** Data for the task follows **
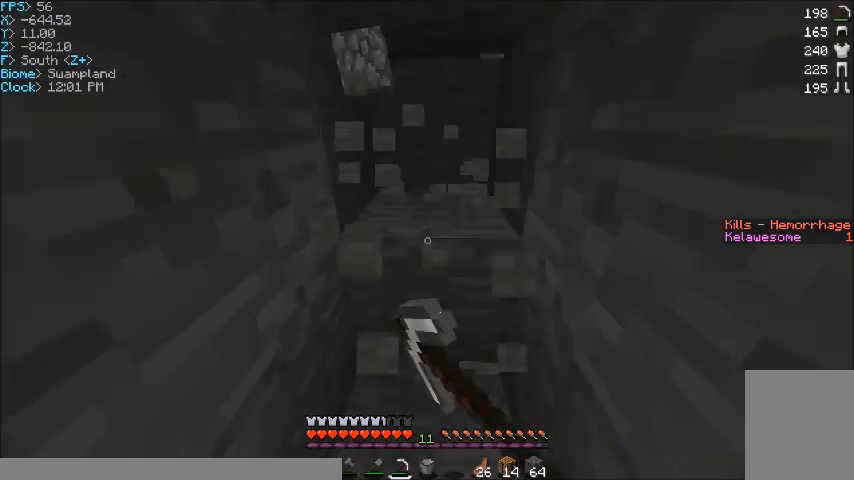
{"keys": ["w"], "mouse": ["left"], "events": []}
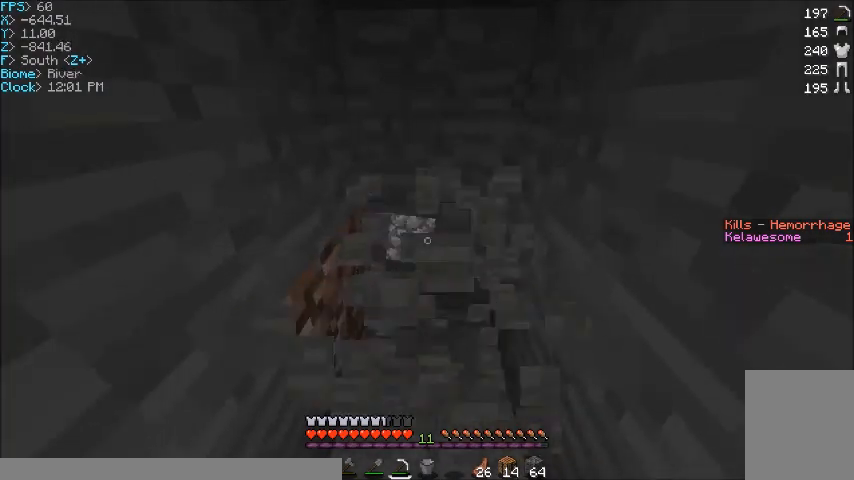
{"keys": ["w"], "mouse": ["left"], "events": [[67, "w", "up"], [501, "w", "down"]]}
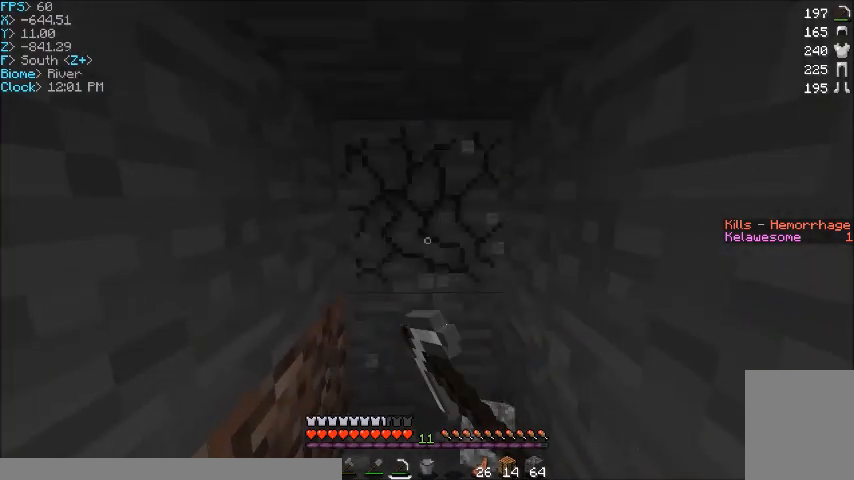
{"keys": ["w"], "mouse": ["left"], "events": []}
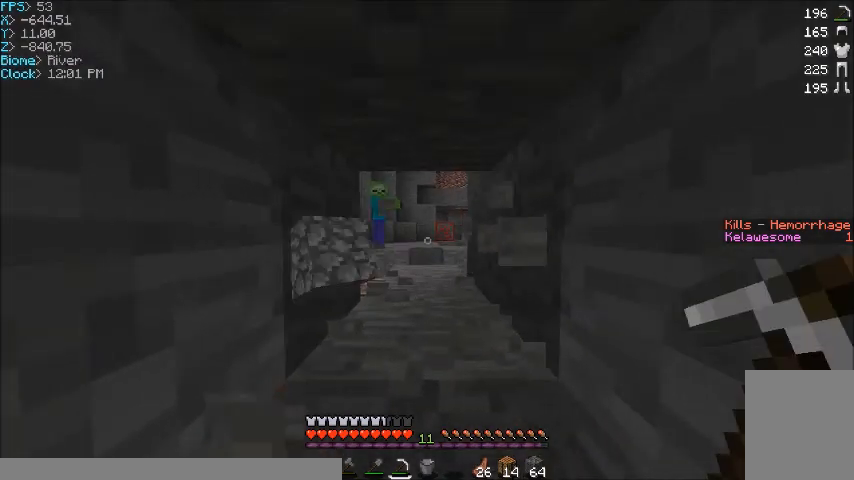
{"keys": ["d"], "mouse": ["left"], "events": [[101, "w", "up"], [201, "mouse_left", "up"], [501, "d", "down"], [501, "mouse_left", "down"]]}
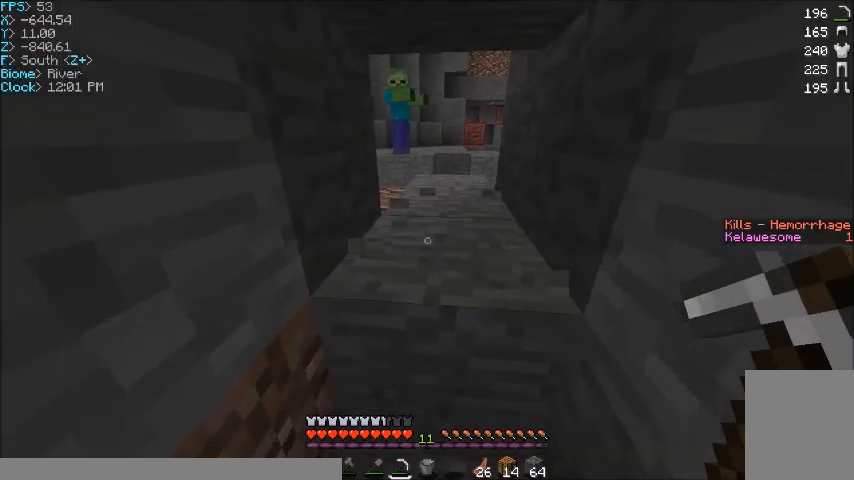
{"keys": [], "mouse": ["left"], "events": [[200, "d", "up"]]}
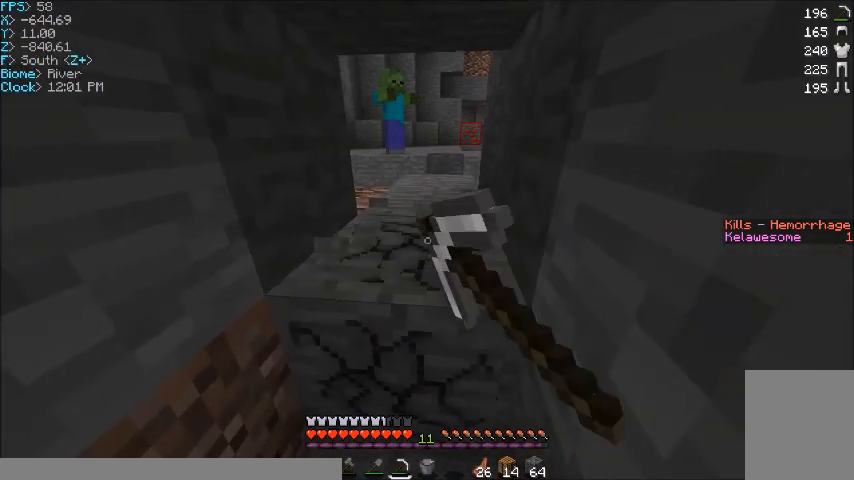
{"keys": [], "mouse": ["left"], "events": [[167, "w", "down"], [434, "d", "down"], [501, "d", "up"], [501, "w", "up"]]}
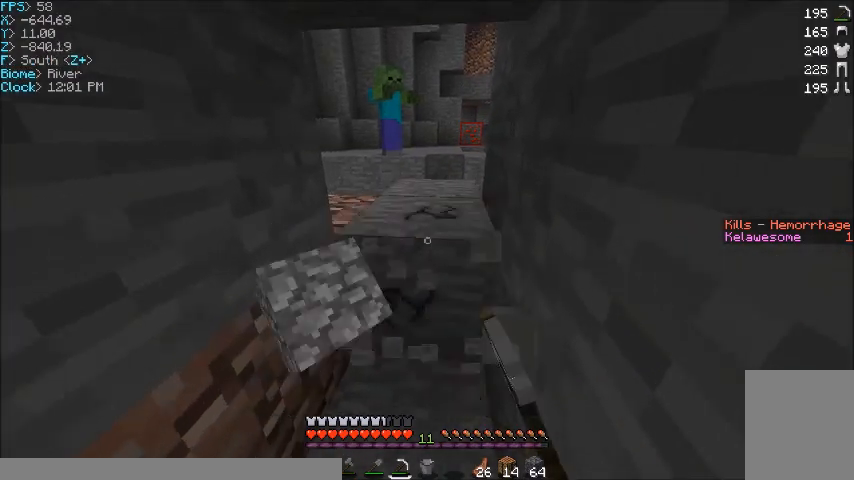
{"keys": ["d", "w"], "mouse": ["left"], "events": [[400, "w", "down"], [434, "d", "down"]]}
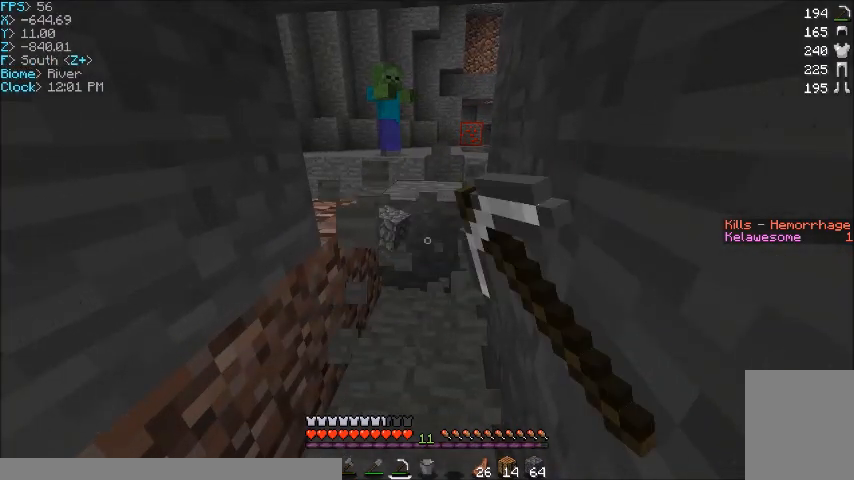
{"keys": ["d", "w"], "mouse": ["left"], "events": []}
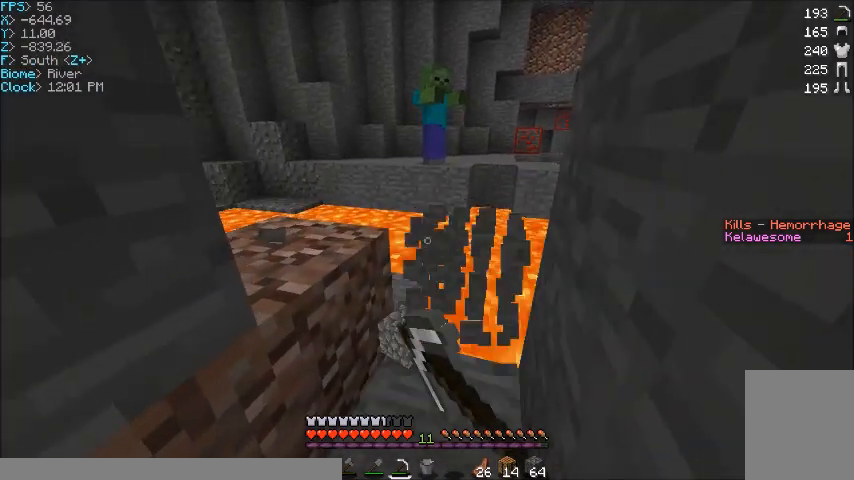
{"keys": [], "mouse": [], "events": [[100, "w", "up"], [200, "mouse_left", "up"], [400, "d", "up"]]}
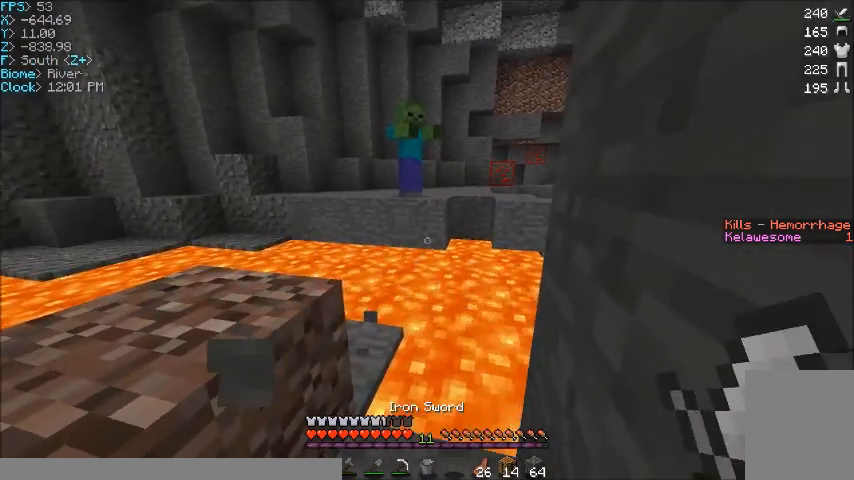
{"keys": ["a"], "mouse": [], "events": [[167, "a", "down"]]}
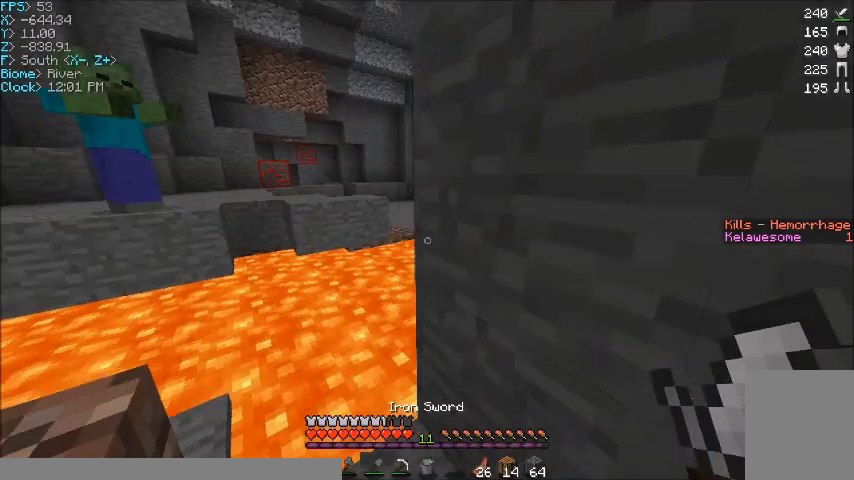
{"keys": [], "mouse": [], "events": [[367, "a", "up"]]}
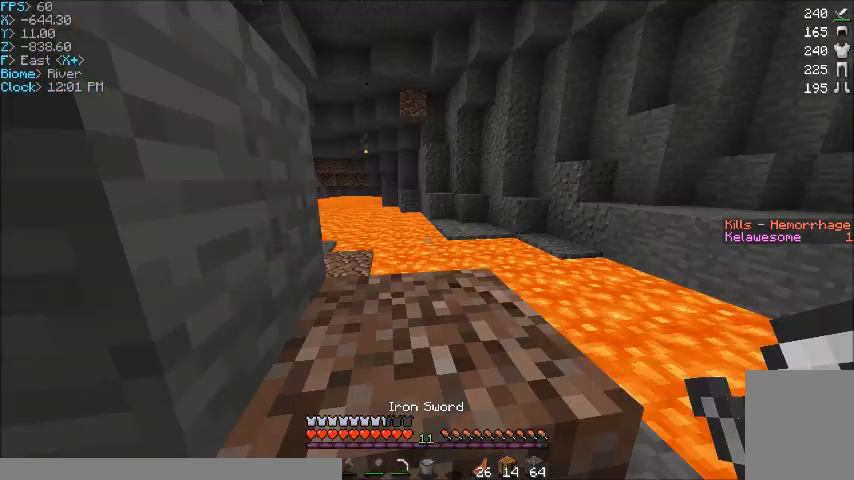
{"keys": ["w"], "mouse": [], "events": [[134, "w", "down"]]}
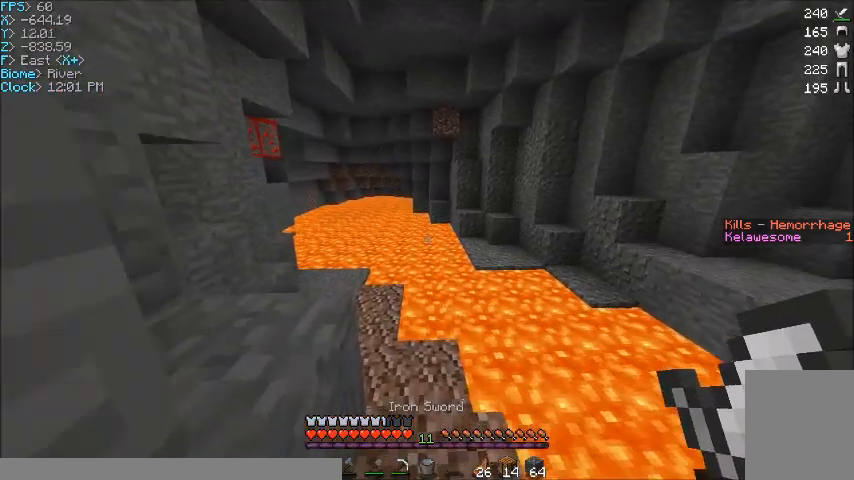
{"keys": [], "mouse": [], "events": [[234, "w", "up"]]}
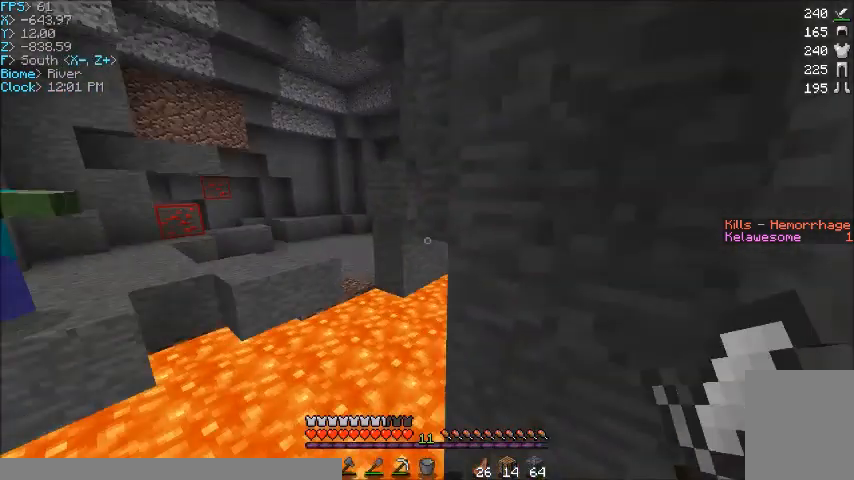
{"keys": [], "mouse": [], "events": []}
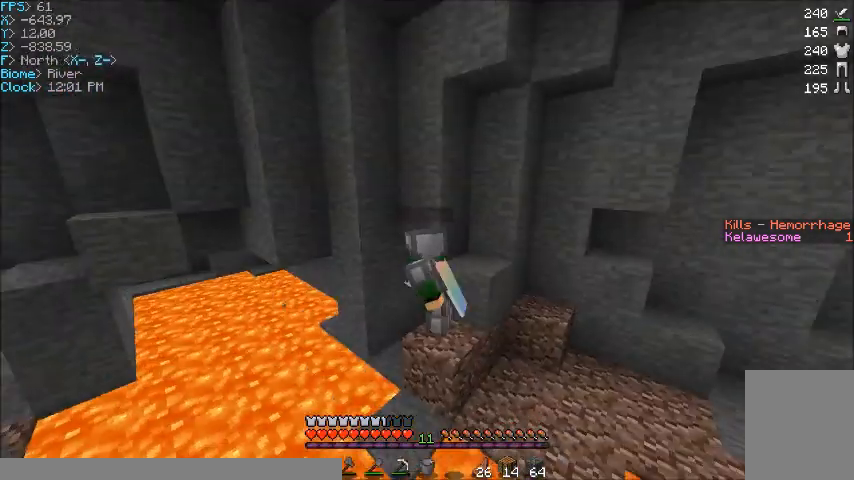
{"keys": [], "mouse": [], "events": [[33, "s", "down"], [200, "s", "up"]]}
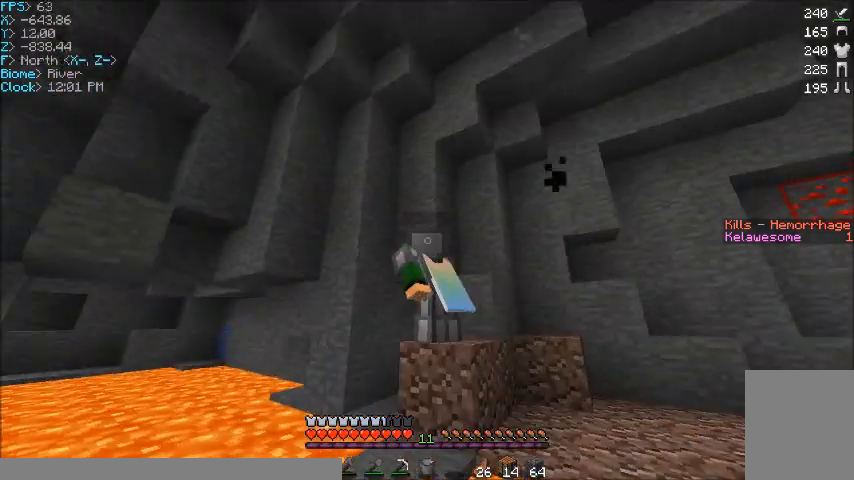
{"keys": [], "mouse": [], "events": []}
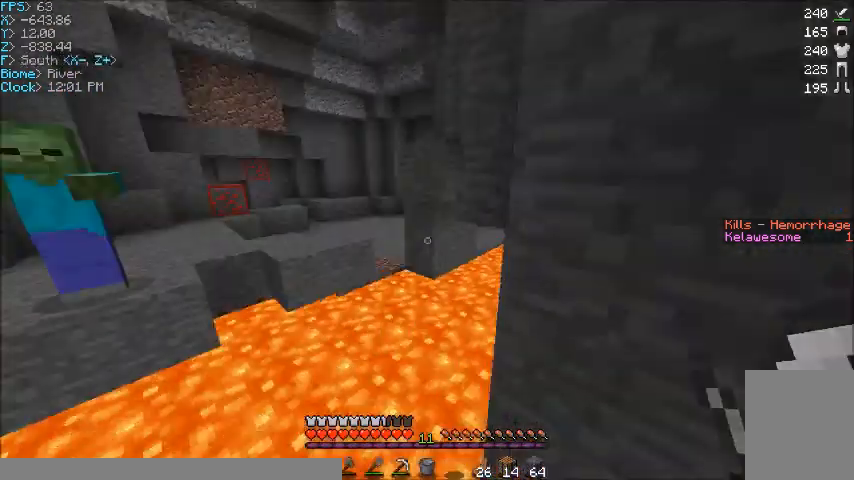
{"keys": [], "mouse": [], "events": []}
** End of Data for the task **
* **Task prompt**
Give an exact copy of the material, leaving out every picture.

* **Exercise result**
{"keys": ["w"], "mouse": ["left"], "events": []}
{"keys": ["w"], "mouse": ["left"], "events": [[67, "w", "up"], [501, "w", "down"]]}
{"keys": ["w"], "mouse": ["left"], "events": []}
{"keys": ["d"], "mouse": ["left"], "events": [[101, "w", "up"], [201, "mouse_left", "up"], [501, "d", "down"], [501, "mouse_left", "down"]]}
{"keys": [], "mouse": ["left"], "events": [[200, "d", "up"]]}
{"keys": [], "mouse": ["left"], "events": [[167, "w", "down"], [434, "d", "down"], [501, "d", "up"], [501, "w", "up"]]}
{"keys": ["d", "w"], "mouse": ["left"], "events": [[400, "w", "down"], [434, "d", "down"]]}
{"keys": ["d", "w"], "mouse": ["left"], "events": []}
{"keys": [], "mouse": [], "events": [[100, "w", "up"], [200, "mouse_left", "up"], [400, "d", "up"]]}
{"keys": ["a"], "mouse": [], "events": [[167, "a", "down"]]}
{"keys": [], "mouse": [], "events": [[367, "a", "up"]]}
{"keys": ["w"], "mouse": [], "events": [[134, "w", "down"]]}
{"keys": [], "mouse": [], "events": [[234, "w", "up"]]}
{"keys": [], "mouse": [], "events": []}
{"keys": [], "mouse": [], "events": [[33, "s", "down"], [200, "s", "up"]]}
{"keys": [], "mouse": [], "events": []}
{"keys": [], "mouse": [], "events": []}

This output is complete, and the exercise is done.